Selon l'Union nationale lycéenne, plus de 800 des 4000 établissements que compte le pays ont été touchés directement par la journée de mobilisation. Des élèves avaient dressé des piquets devant plusieurs dizaines de lycées.

Marianne Metois, étudiante au doctorat, distribuait à la foule des autocollants d'un parti de gauche. Elle croit qu'il est urgent que les jeunes se mobilisent. «Si on ne le fait pas maintenant, on va se faire avoir», a indiqué la jeune femme de 23 ans, qui avait participé, en 2006, aux manifestations contre le contrat première embauche (CPE), devant lesquelles le gouvernement avait fini par faire marche arrière.

Le report de l'âge légal de la retraite, que le gouvernement veut faire passer de 60 à 62 ans d'ici à 2018, va retarder la libération de centaines de milliers de postes et compliquer plus encore l'entrée sur le marché du travail des jeunes diplômés, déplore Mme Metois.

Le «vrai enjeu»

La mobilisation des jeunes inquiète le gouvernement français. L'entourage du président craint par ailleurs que plusieurs syndicats s'engagent dans des grèves reconductibles, en particulier dans le secteur des transports, fortement touchés hier.
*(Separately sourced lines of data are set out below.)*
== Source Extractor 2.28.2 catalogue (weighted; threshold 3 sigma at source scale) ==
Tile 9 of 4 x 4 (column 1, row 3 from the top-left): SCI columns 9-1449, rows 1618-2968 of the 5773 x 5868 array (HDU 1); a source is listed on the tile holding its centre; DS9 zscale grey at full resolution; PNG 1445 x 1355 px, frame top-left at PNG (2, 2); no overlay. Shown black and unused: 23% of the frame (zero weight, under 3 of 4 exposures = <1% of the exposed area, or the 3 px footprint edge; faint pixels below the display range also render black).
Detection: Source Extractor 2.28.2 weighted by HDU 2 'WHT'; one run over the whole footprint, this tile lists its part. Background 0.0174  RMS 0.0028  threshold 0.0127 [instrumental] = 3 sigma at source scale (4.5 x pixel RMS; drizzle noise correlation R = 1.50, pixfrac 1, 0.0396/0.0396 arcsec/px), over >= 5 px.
Plusieurs assemblées générales sont prévues ce matin pour voter à ce sujet. C'est le «vrai enjeu» des prochains jours, a déclaré hier au quotidien financier Les Échos un conseiller du président Nicolas Sarkozy. La Société nationale des chemins de fer a déjà fait savoir que ses services seraient perturbés encore aujourd'hui.

L'entourage de Sarkozy ne cesse de répéter qu'il n'est pas possible de revoir les paramètres fondamentaux de la réforme, ce qu'a réitéré hier le premier ministre, François Fillon. Le gouvernement est allé «au bout ce qu'il est possible de faire» pour l'amender, a-t-il déclaré.

Le Sénat, afin de couper l'herbe sous le pied aux manifestants, a approuvé vendredi et lundi les articles sur le report de l'âge légal de la retraite ainsi que le report de 65 à 67 ans de l'âge requis pour recevoir une pleine pension. Mais ces étapes ne marquent pas la fin du processus législatif ni du conflit, soulignent les syndicats, qui ont déjà prévu une autre journée de manifestation samedi.

Le Parti socialiste a prévenu hier que l'entêtement du gouvernement ne peut mener «nulle part, sauf à des risques d'affrontement».